• **Selection**
___

Mea Culpa.  I haven't fully worked through the bug or the fix, but
rest assured, the problem isn't with nmh.

My replies and forwarded message drafts are constructed by a script
that predates replyfilter.  It does things like add attribution ("ken
wrote:"), my .sig, and the bulk of the body with the " > " indents.
It includes the original headers if forwarding, but not when replying,
and also adjusts the current headers based on what folder I'm in, for
things like Reply-to: and Fcc:.

I haven't done full debugging yet, but looking quickly I see that the
body content is created by:
            mhshow -form mhl.null -type text/plain -file $original_text  |
                utf_clean |
                remove_part_markers_and_quote

where $original text is the path to the message being replied to.

The function remove_part_markers_and_quote() runs sed to get rid of
the "part markers" that mhshow emits:
    remove_part_markers_and_quote()
    {
        # delete part markers entirely if they're the whole line,
        # otherwise just remove that part of the line.
        # and because we're already running sed, add the leading ' > '
        sed -e '/^\[\*@\(\[ part .* \]\)@\*\]$/d' \
            -e 's/\[\*@\(\[ part .* \]\)@\*\]//' \
            -e 's/^/ > /'
    }

But utf_clean() is the culprit, I believe -- it's there to remove a
few really annoying binary characters that my fonts don't display
correctly.  But it does so with a fairly large and indiscriminate
hammer, completely ignoring the current encoding.
    utf_clean()
    {
        #eliminate utf hard non-printing space:  <U+200B> or \u200B
        #also eliminate A0, which is non-breaking space in iso-8859
        sed -e 's/\xe2\x80\x8e/ /g' \
            -e 's/\xe2\x80\x8b//g' \
            -e 's/\xa0/ /g' \
            -e 's/\xc2/ /g'
    }

I'll work on this, and also take a look at replyfilter to see if
I can't get it to do more of the heavy lifting.

paul



 >
 > I went back to the raw archives (ftp://lists.gnu.org/nmh-workers/2019-02)
 > because the mailing list software will sometimes translate stuff into
 > base64 encoding when it sees non-ASCII characters.  And, well, I hate to
 > assign blame, but I think it's a bit unavoidable ... please, don't anyone
 > take this as a personal attack, I am just trying to understand how we
 > could do better.
 >
 > Ralph's original note containing the guillemets (Message-Id
 > <[hidden email]>) was text/plain, a
 > character set of utf-8, and encoded using quoted-printable.  The
 > characters were encoded properly using quoted-printable, specifically
 > they were listed as =C2=AB and =C2=BB.
 >
 > Valdis was the first reply to that (Message-ID
 > <[hidden email]>), and HIS email was text/plain,
 > character set iso-8859-1, and encoded using quoted-printable.  He quoted
 > Ralph's message, and the guillemets were encoded as =AB and =BB.  Which seems
 > correct to me.
 >
 > Paul Fox replied to Valdis's note (Message-Id
 > <[hidden email]>), and THAT note
 > was text/plain, character set UTF-8, encoded using quoted-printable ...
 > but it seems like this was the start of where things went off the rails.

___

• **Record extracts**
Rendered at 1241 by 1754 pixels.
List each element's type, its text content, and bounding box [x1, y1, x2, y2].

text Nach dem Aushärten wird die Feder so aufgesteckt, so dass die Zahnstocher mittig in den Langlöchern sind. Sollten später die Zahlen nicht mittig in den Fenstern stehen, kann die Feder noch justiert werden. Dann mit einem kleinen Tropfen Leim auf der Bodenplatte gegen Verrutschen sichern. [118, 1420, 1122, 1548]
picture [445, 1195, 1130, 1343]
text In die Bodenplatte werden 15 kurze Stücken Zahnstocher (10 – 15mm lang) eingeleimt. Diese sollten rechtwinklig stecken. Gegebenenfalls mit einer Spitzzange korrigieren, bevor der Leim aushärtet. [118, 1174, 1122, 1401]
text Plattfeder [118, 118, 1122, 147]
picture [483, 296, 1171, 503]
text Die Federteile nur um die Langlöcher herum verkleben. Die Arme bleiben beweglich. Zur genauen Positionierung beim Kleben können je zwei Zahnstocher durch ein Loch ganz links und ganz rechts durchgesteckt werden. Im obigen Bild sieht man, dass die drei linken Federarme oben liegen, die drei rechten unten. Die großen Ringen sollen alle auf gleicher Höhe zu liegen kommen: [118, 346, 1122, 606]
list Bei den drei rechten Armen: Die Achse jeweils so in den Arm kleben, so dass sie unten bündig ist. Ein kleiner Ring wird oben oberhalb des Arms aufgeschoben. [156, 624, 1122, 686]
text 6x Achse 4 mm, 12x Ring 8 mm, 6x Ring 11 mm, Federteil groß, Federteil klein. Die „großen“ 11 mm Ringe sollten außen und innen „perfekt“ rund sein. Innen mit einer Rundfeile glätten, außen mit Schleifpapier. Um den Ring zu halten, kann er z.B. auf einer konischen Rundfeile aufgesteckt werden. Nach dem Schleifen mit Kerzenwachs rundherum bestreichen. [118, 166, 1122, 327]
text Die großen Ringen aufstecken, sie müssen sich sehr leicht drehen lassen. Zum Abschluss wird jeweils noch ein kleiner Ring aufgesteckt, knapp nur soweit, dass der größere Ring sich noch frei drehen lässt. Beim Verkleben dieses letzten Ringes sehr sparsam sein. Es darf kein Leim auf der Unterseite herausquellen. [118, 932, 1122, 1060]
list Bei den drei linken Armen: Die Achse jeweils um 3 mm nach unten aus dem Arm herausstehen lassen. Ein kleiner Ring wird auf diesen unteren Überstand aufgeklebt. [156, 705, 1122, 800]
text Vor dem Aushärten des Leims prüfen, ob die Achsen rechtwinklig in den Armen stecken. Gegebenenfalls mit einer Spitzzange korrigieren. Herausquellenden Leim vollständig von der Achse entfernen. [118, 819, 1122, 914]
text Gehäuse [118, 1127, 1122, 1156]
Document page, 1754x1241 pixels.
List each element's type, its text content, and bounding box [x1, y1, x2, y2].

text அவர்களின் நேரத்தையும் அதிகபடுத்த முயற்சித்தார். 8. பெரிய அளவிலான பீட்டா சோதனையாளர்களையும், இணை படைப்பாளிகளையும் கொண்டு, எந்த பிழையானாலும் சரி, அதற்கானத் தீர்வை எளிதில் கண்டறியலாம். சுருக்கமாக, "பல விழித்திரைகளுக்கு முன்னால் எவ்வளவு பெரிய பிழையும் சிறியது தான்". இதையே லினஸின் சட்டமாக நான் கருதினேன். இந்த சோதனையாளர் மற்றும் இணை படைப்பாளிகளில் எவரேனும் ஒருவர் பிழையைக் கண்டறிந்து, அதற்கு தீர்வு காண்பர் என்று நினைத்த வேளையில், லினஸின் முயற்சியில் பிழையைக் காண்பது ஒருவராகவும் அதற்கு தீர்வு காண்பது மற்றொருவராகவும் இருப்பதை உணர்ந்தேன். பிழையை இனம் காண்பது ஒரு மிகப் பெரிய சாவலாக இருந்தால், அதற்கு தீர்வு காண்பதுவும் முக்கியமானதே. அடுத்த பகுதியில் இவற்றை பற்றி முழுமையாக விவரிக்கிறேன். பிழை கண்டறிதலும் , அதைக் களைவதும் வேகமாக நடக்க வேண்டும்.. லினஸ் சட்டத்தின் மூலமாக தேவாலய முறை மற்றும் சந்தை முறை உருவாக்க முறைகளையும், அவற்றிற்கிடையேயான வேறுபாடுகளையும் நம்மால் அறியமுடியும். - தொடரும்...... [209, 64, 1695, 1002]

___

• **Exercises to complete**
• a. List every byte sequence that the sed command inside utf_clean() in the post replaces or deletes.
• b. According to the post, why does the writer believe utf_clean() is the culprit?
• c. Answer these questions from the post, one per line:
(i) In which case does the writer's script include the original headers?
(ii) Besides deleting part markers, what does remove_part_markers_and_quote() add to each line?
(iii) What character set did Ralph's original note with the guillemets use?
Base your answers on the post alone.

• **Final answers**
• a. \xe2\x80\x8e, \xe2\x80\x8b, \xa0, \xc2

• b. utf_clean() removes a few annoying binary characters that the writer's fonts don't display correctly. It does this with a fairly large and indiscriminate hammer that completely ignores the current encoding.

• c.
(i) When forwarding, not when replying.
(ii) The leading " > ".
(iii) utf-8.